Greetings all - the "If not now, when?" tour has now disembarked Dubrovnik. We have been successful, by and large, in our quest for the idyllic Adriatic town we were looking for in our last post washing up in the charming, walled island town of Trogir about 30km up the coast from Split. The tourist invasion is in full flight here but we are learning how to beat it back every day, waging battle marble laneway by cobblestone path in our temporary pied a terre.

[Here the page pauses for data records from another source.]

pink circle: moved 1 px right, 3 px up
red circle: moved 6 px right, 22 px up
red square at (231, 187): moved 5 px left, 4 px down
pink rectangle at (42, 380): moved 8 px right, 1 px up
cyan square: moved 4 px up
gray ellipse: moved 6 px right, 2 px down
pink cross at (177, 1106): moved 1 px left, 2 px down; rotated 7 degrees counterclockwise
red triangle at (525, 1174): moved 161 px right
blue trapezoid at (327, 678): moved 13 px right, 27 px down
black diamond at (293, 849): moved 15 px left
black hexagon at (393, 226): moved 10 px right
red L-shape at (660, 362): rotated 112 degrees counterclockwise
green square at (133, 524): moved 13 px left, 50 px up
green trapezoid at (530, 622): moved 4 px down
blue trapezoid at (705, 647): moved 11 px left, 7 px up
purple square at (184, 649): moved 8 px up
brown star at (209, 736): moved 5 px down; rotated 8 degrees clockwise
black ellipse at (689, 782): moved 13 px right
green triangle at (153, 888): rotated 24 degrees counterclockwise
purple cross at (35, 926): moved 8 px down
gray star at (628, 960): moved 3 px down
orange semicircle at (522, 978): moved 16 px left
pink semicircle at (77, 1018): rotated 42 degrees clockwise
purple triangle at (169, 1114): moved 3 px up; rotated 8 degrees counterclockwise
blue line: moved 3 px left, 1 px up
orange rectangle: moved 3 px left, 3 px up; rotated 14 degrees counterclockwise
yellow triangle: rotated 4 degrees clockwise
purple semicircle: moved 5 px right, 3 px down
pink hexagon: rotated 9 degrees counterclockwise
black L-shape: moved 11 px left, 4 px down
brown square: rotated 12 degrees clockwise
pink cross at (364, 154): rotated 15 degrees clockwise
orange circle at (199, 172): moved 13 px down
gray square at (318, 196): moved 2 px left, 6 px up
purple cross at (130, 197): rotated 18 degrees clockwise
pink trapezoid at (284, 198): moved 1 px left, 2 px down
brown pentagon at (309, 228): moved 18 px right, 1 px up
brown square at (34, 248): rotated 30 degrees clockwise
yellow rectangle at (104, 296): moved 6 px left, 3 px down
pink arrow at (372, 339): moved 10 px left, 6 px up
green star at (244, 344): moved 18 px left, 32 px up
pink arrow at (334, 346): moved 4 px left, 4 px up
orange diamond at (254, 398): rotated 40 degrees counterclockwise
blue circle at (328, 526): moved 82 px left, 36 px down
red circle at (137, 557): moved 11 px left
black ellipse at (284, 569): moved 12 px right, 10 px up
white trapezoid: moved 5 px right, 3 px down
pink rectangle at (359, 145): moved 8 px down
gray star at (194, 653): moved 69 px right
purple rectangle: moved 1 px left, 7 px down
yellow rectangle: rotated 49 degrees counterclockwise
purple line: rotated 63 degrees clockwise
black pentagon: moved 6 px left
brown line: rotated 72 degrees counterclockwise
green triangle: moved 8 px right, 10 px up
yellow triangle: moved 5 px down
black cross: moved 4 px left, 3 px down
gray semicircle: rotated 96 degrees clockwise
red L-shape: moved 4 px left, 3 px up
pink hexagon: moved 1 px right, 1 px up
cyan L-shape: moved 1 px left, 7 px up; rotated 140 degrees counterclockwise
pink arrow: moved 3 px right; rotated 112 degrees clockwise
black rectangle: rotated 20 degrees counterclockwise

As I ponder this daily battle, I am reminded that a mere fifteen years ago real war was being waged in these streets. We are, after all, within the famously unstable Balkan powderkeg. I have toured many battlefields in my time but none as recent as these. Those pockmarks in the ancient walls of Dubrovnik are not the product of centuries of erosion. They were blasted there by mortar shells in the 15 month seige of Dubrovnik by the "Greater Serbs" in 1995. The photos on "The wall of martyrs in the Craotian war of independence" in Trogir are not the sephia tones of WW Two portraits but yearbook style photos from the late-disco era. By my count, seven countries now occupy the frontiers of what we once knew as Yugoslavia. The most recent was added just last year as Kosovo declared independence from Serbia. A few hundred km up the road from Trogir is Sarejevo where the tripwire that plummeted the world into the Great War of 1914 was sprung. A few hundred beyond that is Szebernica where sanctimonious western leaders who defiantly vowed "Never again!" after the holocaust of WW Two turned a blind eye and let Slobadan Milosevic execute the worst ethnic cleansing in Europe since taht war - just a few years ago.
I stand to be corrected but I sense that the Balkan powderkeg countries collectively constitute a smaller population than Canada"s. Applicatioons for membership to the EU are flying right, left and centre in the hopes that acceptance will legitimize the smallest of territorial claims and cement fledgling democracies in place. But how long will this last until the next Tito or Milosevic rears his head and plunges this part of the world into another explosion with the fleets of yachts and legions of suntanners evacuating from these parts as fast as possible. I, for one, do not fully understand the origins and contours of the last Balkan war (who does?!?). But I hope for the sake of the locals who still bear the immediacy of suffering, we all find a way to ensure that it does never happen again.
Cheery thoughts from a Balkan beachtown.